*Prompt:* Count the lines below that contain the word "shields", and state only that number.

____ Provided records

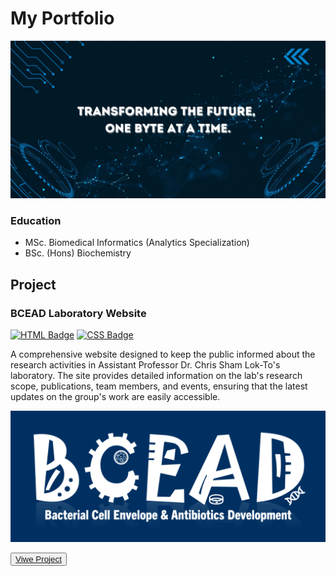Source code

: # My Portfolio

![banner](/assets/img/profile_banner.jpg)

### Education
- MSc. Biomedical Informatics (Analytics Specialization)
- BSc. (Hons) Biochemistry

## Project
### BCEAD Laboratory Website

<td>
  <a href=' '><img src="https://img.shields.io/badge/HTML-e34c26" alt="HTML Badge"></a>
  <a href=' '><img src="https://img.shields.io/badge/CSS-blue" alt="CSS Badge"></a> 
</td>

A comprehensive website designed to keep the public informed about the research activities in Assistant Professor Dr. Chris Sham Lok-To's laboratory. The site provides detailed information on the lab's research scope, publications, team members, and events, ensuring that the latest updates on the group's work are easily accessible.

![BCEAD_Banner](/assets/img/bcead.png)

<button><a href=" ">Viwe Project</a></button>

________
____ Provided records

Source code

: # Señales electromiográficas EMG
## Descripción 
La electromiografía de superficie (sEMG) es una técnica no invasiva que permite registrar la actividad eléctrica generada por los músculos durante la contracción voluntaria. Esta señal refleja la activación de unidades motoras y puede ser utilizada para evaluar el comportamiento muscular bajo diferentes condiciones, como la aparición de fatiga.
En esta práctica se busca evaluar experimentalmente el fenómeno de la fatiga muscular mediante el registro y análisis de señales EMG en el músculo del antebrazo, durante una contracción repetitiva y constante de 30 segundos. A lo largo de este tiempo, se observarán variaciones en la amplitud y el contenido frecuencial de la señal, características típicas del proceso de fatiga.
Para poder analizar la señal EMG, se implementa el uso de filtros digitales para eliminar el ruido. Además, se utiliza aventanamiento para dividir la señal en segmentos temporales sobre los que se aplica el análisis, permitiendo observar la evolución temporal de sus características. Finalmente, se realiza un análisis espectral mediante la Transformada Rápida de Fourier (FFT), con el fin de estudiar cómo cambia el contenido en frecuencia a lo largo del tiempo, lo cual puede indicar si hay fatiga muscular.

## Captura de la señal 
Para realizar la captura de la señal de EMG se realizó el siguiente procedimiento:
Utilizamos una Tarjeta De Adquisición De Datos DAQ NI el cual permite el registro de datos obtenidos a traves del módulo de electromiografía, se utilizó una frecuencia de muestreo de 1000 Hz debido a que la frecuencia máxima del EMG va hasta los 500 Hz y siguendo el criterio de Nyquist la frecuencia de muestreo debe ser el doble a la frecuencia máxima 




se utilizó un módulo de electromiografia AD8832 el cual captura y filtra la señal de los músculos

________

*Expected answer:* 2